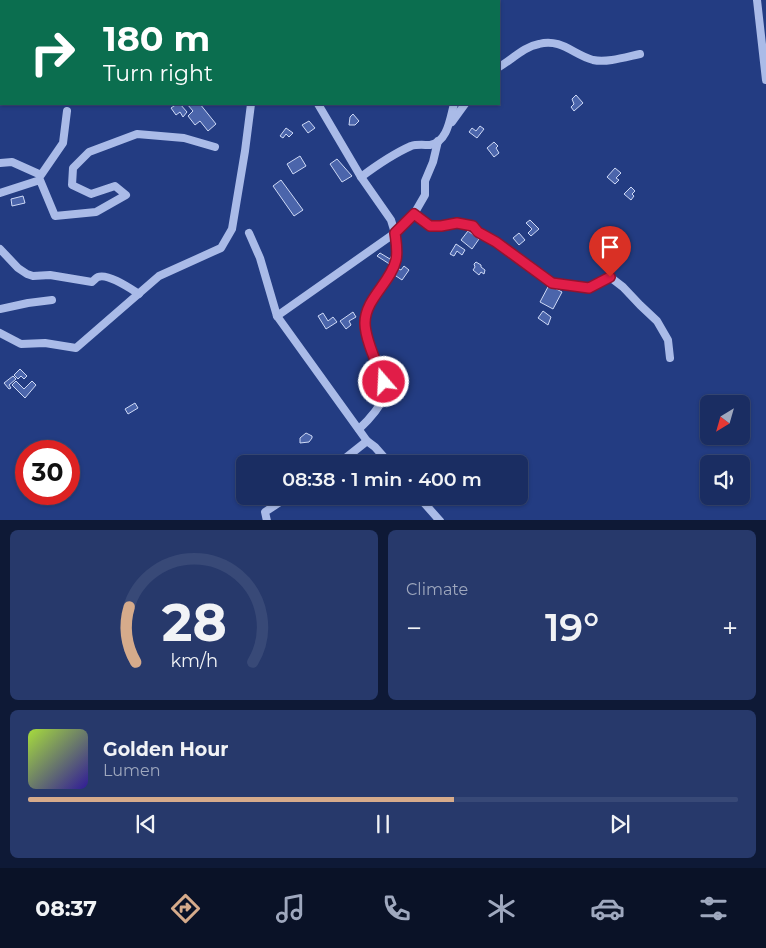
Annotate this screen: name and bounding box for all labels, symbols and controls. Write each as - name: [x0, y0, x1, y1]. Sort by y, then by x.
- text: 180 m: [103, 17, 210, 60]
- icon: right: [20, 20, 85, 85]
- text: Turn right: [103, 60, 213, 87]
- pin: [589, 226, 631, 277]
- icon: arrive: [596, 233, 624, 261]
- position arrow: [357, 355, 409, 407]
- north arrow: [700, 395, 750, 445]
- map controls: [700, 395, 750, 505]
- speed limit sign: 30: [15, 440, 80, 505]
- button: sound: [700, 455, 750, 505]
- text: 08:38 · 1 min · 400 m: [282, 468, 482, 491]
- text: Climate: [406, 580, 468, 599]
- text: 28: [161, 591, 227, 654]
- text: 19°: [545, 604, 599, 651]
- text: −: [406, 611, 422, 645]
- text: +: [722, 611, 738, 645]
- text: km/h: [170, 650, 218, 671]
- text: Golden Hour: [103, 738, 229, 761]
- text: Lumen: [103, 761, 161, 780]
- icon: previous: [132, 810, 160, 838]
- icon: pause: [369, 810, 397, 838]
- icon: next: [606, 810, 634, 838]
- icon: directions: [168, 891, 203, 926]
- icon: music: [273, 891, 308, 926]
- icon: phone: [379, 891, 414, 926]
- icon: climate: [484, 891, 519, 926]
- icon: car: [590, 891, 625, 926]
- icon: filters: [696, 891, 731, 926]
- text: 08:37: [35, 895, 97, 922]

Assigned task:
Write out all the entries word for word, but drop the pictures.

Task response:
Annotate this screen: name and bounding box for all labels, symbols and controls. Write each as - name: [x0, y0, x1, y1]. Sort by y, then by x.
- text: 180 m: [103, 17, 210, 60]
- icon: right: [20, 20, 85, 85]
- text: Turn right: [103, 60, 213, 87]
- pin: [589, 226, 631, 277]
- icon: arrive: [596, 233, 624, 261]
- position arrow: [357, 355, 409, 407]
- north arrow: [700, 395, 750, 445]
- map controls: [700, 395, 750, 505]
- speed limit sign: 30: [15, 440, 80, 505]
- button: sound: [700, 455, 750, 505]
- text: 08:38 · 1 min · 400 m: [282, 468, 482, 491]
- text: Climate: [406, 580, 468, 599]
- text: 28: [161, 591, 227, 654]
- text: 19°: [545, 604, 599, 651]
- text: −: [406, 611, 422, 645]
- text: +: [722, 611, 738, 645]
- text: km/h: [170, 650, 218, 671]
- text: Golden Hour: [103, 738, 229, 761]
- text: Lumen: [103, 761, 161, 780]
- icon: previous: [132, 810, 160, 838]
- icon: pause: [369, 810, 397, 838]
- icon: next: [606, 810, 634, 838]
- icon: directions: [168, 891, 203, 926]
- icon: music: [273, 891, 308, 926]
- icon: phone: [379, 891, 414, 926]
- icon: climate: [484, 891, 519, 926]
- icon: car: [590, 891, 625, 926]
- icon: filters: [696, 891, 731, 926]
- text: 08:37: [35, 895, 97, 922]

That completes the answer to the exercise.